§ ACTIVITY: When you reach the line containing "32: (854, 156, 18.71)" in the entries below, start writing out each line exactly, and stop after the line containing "50: (394, 286, 6.63)".

ENTRIES SHOWN section start

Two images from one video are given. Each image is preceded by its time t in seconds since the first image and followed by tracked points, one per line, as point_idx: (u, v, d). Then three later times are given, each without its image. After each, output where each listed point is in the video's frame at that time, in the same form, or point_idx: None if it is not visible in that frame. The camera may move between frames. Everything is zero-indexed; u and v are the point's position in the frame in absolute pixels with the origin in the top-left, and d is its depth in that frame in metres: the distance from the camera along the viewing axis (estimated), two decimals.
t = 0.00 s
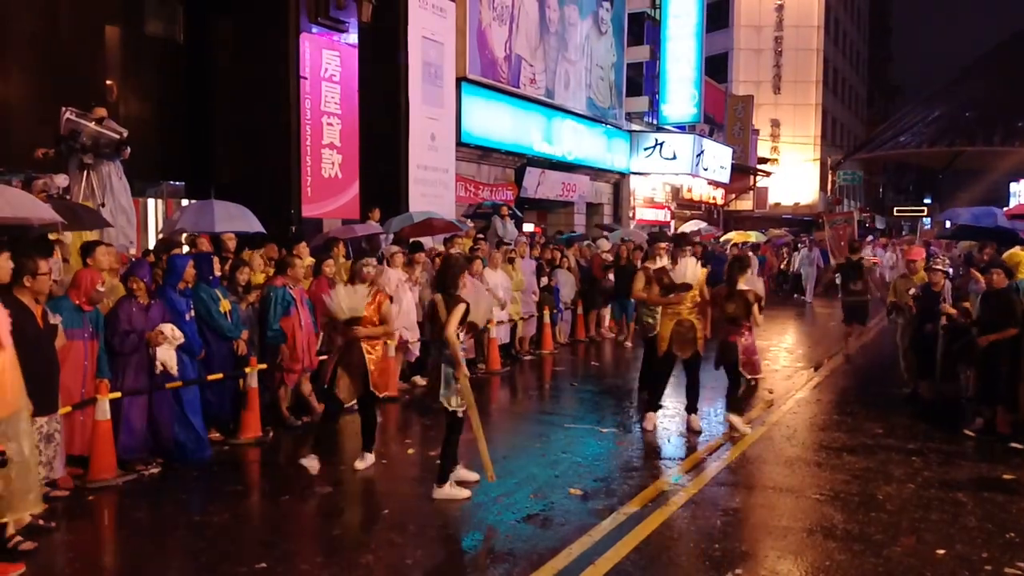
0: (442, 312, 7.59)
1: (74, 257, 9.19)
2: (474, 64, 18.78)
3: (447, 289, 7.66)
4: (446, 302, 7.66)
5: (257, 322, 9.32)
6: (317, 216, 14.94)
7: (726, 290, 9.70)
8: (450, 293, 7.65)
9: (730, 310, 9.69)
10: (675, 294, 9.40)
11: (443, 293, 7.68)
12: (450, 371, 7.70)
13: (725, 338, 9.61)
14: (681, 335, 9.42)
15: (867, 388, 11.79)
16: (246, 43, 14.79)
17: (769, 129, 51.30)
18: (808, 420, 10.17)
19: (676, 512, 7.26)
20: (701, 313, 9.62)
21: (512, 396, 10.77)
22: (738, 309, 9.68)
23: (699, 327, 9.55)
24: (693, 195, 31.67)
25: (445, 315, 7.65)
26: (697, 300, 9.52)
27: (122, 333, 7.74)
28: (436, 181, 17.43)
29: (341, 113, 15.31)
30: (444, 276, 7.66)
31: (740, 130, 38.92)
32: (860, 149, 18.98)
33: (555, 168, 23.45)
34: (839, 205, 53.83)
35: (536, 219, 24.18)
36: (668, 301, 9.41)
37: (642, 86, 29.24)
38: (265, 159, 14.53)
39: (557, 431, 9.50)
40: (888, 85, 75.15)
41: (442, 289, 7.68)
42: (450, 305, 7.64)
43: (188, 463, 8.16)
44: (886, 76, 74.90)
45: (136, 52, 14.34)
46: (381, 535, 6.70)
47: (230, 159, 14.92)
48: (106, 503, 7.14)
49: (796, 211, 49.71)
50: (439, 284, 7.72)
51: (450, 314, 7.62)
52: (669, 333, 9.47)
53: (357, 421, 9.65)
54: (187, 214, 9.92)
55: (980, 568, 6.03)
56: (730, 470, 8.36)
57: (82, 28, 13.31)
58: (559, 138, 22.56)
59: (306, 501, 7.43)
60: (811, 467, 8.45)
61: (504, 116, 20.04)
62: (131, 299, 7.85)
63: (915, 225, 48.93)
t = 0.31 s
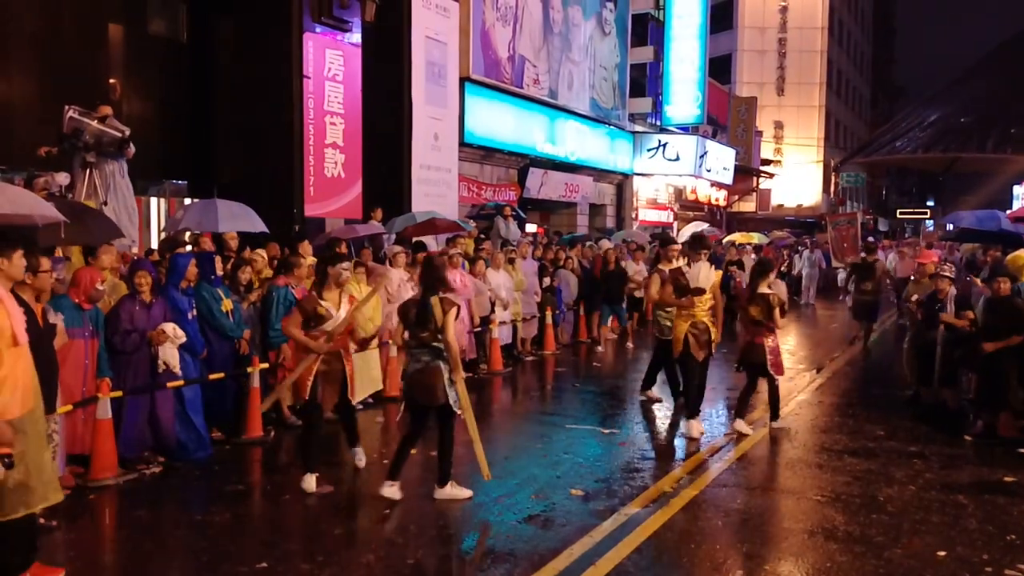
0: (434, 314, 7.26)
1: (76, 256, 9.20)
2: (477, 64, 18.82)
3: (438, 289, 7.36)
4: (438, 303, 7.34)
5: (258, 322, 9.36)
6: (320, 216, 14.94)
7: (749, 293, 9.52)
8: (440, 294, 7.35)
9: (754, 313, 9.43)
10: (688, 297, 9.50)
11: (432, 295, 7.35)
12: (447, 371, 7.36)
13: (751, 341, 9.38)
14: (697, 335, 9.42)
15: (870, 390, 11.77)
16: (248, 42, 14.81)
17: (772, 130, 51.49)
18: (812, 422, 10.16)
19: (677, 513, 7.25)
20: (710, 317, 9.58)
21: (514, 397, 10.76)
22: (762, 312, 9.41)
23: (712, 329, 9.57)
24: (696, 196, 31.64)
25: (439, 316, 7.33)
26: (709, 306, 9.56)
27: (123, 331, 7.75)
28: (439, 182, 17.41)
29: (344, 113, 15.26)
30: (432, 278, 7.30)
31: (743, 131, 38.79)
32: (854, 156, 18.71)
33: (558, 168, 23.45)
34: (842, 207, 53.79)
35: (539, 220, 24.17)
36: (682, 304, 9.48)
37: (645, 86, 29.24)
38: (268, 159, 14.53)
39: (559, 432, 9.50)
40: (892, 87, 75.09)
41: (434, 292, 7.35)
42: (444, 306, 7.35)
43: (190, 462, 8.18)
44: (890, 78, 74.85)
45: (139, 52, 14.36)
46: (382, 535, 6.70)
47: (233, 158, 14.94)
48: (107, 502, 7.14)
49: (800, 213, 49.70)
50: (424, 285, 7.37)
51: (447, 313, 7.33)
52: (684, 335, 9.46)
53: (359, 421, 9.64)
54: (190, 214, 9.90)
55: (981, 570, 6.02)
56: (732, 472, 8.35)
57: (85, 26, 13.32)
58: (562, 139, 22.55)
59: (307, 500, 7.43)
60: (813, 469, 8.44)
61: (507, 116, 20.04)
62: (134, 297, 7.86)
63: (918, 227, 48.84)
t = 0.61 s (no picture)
0: (403, 319, 6.55)
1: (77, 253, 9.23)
2: (479, 62, 18.79)
3: (411, 293, 6.65)
4: (409, 307, 6.63)
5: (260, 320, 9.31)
6: (322, 214, 14.91)
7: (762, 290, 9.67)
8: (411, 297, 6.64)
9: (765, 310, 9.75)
10: (698, 302, 9.44)
11: (403, 299, 6.63)
12: (412, 376, 6.74)
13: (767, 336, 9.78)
14: (711, 338, 9.33)
15: (872, 391, 11.72)
16: (253, 39, 14.81)
17: (775, 131, 51.13)
18: (813, 423, 10.13)
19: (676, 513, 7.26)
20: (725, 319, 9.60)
21: (513, 396, 10.74)
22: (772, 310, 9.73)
23: (725, 331, 9.53)
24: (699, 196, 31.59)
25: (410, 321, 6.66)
26: (722, 308, 9.55)
27: (125, 327, 7.77)
28: (441, 180, 17.43)
29: (347, 111, 15.24)
30: (403, 279, 6.60)
31: (746, 131, 38.71)
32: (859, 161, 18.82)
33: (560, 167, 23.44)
34: (846, 207, 53.67)
35: (541, 219, 24.16)
36: (693, 308, 9.42)
37: (648, 86, 29.18)
38: (271, 156, 14.53)
39: (559, 431, 9.48)
40: (896, 87, 74.92)
41: (404, 294, 6.62)
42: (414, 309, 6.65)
43: (191, 458, 8.19)
44: (894, 78, 74.66)
45: (142, 49, 14.36)
46: (382, 533, 6.70)
47: (236, 155, 14.94)
48: (107, 497, 7.15)
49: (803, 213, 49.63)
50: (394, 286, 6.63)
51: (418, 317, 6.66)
52: (696, 337, 9.38)
53: (359, 419, 9.62)
54: (193, 210, 9.86)
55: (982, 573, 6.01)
56: (731, 472, 8.35)
57: (88, 23, 13.32)
58: (565, 138, 22.54)
59: (306, 497, 7.44)
60: (814, 471, 8.43)
61: (510, 115, 20.03)
62: (137, 292, 7.87)
63: (921, 228, 48.72)
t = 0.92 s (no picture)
0: (391, 319, 6.54)
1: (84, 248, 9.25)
2: (486, 59, 18.76)
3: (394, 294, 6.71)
4: (396, 307, 6.68)
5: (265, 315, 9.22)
6: (328, 211, 14.91)
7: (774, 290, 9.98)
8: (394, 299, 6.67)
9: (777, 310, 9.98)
10: (714, 300, 9.45)
11: (388, 297, 6.63)
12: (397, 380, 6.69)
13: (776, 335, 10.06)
14: (723, 337, 9.36)
15: (878, 392, 11.68)
16: (261, 36, 14.82)
17: (782, 130, 51.23)
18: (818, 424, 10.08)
19: (681, 512, 7.25)
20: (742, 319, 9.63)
21: (518, 394, 10.72)
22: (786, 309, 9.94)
23: (742, 331, 9.50)
24: (705, 195, 31.53)
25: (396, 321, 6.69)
26: (740, 307, 9.55)
27: (133, 322, 7.80)
28: (447, 178, 17.43)
29: (353, 108, 15.22)
30: (386, 279, 6.63)
31: (753, 130, 38.62)
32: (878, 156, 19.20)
33: (566, 165, 23.43)
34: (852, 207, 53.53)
35: (547, 217, 24.15)
36: (709, 306, 9.45)
37: (655, 84, 29.05)
38: (279, 152, 14.52)
39: (564, 429, 9.47)
40: (904, 87, 74.73)
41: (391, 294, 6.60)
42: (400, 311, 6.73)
43: (197, 453, 8.21)
44: (902, 78, 74.37)
45: (150, 45, 14.37)
46: (387, 529, 6.71)
47: (243, 152, 14.96)
48: (114, 491, 7.17)
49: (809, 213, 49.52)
50: (375, 287, 6.63)
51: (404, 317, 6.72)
52: (710, 336, 9.41)
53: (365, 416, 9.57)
54: (200, 205, 9.81)
55: None
56: (737, 472, 8.34)
57: (95, 19, 13.33)
58: (571, 137, 22.53)
59: (312, 493, 7.46)
60: (820, 471, 8.42)
61: (516, 113, 20.01)
62: (143, 288, 7.88)
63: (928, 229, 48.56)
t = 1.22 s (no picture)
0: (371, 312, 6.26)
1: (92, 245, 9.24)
2: (492, 56, 18.73)
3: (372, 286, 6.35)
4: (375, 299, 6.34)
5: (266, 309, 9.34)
6: (334, 207, 14.89)
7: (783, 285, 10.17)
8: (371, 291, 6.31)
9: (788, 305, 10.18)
10: (732, 296, 9.56)
11: (367, 291, 6.27)
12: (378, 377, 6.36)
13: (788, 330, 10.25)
14: (739, 335, 9.39)
15: (885, 389, 11.67)
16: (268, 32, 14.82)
17: (789, 127, 51.50)
18: (825, 421, 10.06)
19: (689, 508, 7.25)
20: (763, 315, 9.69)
21: (524, 390, 10.73)
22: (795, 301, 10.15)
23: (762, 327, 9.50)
24: (711, 191, 31.47)
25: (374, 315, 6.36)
26: (760, 305, 9.57)
27: (139, 319, 7.80)
28: (453, 173, 17.41)
29: (360, 103, 15.18)
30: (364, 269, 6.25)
31: (759, 126, 38.51)
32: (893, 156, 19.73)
33: (573, 162, 23.41)
34: (858, 203, 53.46)
35: (552, 213, 24.13)
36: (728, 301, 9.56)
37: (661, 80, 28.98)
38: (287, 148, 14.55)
39: (571, 425, 9.48)
40: (911, 83, 74.55)
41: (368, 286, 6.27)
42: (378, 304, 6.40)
43: (204, 449, 8.21)
44: (909, 75, 74.14)
45: (157, 40, 14.35)
46: (393, 524, 6.72)
47: (250, 147, 14.97)
48: (122, 487, 7.18)
49: (814, 209, 49.49)
50: (352, 279, 6.26)
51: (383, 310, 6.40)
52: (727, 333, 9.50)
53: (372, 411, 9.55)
54: (206, 203, 9.60)
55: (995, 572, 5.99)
56: (743, 469, 8.35)
57: (102, 14, 13.33)
58: (577, 133, 22.49)
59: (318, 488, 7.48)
60: (827, 468, 8.43)
61: (523, 109, 19.97)
62: (148, 284, 7.87)
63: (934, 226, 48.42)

ENTRIES SHOWN section end

§ EXPECTED OUTPUT:
32: (854, 156, 18.71)
33: (558, 168, 23.45)
34: (842, 207, 53.79)
35: (539, 220, 24.17)
36: (682, 304, 9.48)
37: (645, 86, 29.24)
38: (268, 159, 14.53)
39: (559, 432, 9.50)
40: (892, 87, 75.09)
41: (434, 292, 7.35)
42: (444, 306, 7.35)
43: (190, 462, 8.18)
44: (890, 78, 74.85)
45: (139, 52, 14.36)
46: (382, 535, 6.70)
47: (233, 158, 14.94)
48: (107, 502, 7.14)
49: (800, 213, 49.70)
50: (424, 285, 7.37)
51: (447, 313, 7.33)
52: (684, 335, 9.46)
53: (359, 421, 9.64)
54: (190, 214, 9.90)
55: (981, 570, 6.02)
56: (732, 472, 8.35)
57: (85, 26, 13.32)
58: (562, 139, 22.55)
59: (307, 500, 7.43)
60: (813, 469, 8.44)
61: (507, 116, 20.04)
62: (134, 297, 7.86)
63: (918, 227, 48.84)
t = 0.61 s (no picture)
0: (403, 319, 6.55)
1: (77, 253, 9.23)
2: (479, 62, 18.79)
3: (411, 293, 6.65)
4: (409, 307, 6.63)
5: (260, 320, 9.31)
6: (322, 214, 14.91)
7: (762, 290, 9.67)
8: (411, 297, 6.64)
9: (765, 310, 9.75)
10: (698, 302, 9.44)
11: (403, 299, 6.63)
12: (412, 376, 6.74)
13: (767, 336, 9.78)
14: (711, 338, 9.33)
15: (872, 391, 11.72)
16: (253, 39, 14.81)
17: (775, 131, 51.13)
18: (813, 423, 10.13)
19: (676, 513, 7.26)
20: (725, 319, 9.60)
21: (513, 396, 10.74)
22: (772, 310, 9.73)
23: (725, 331, 9.53)
24: (699, 196, 31.59)
25: (410, 321, 6.66)
26: (722, 308, 9.55)
27: (125, 327, 7.77)
28: (441, 180, 17.43)
29: (347, 111, 15.24)
30: (403, 279, 6.60)
31: (746, 131, 38.71)
32: (859, 161, 18.82)
33: (560, 167, 23.44)
34: (846, 207, 53.67)
35: (541, 219, 24.16)
36: (693, 308, 9.42)
37: (648, 86, 29.18)
38: (271, 156, 14.53)
39: (559, 431, 9.48)
40: (896, 87, 74.92)
41: (404, 294, 6.62)
42: (414, 309, 6.65)
43: (191, 458, 8.19)
44: (894, 78, 74.66)
45: (142, 49, 14.36)
46: (382, 533, 6.70)
47: (236, 155, 14.94)
48: (107, 497, 7.15)
49: (803, 213, 49.63)
50: (394, 286, 6.63)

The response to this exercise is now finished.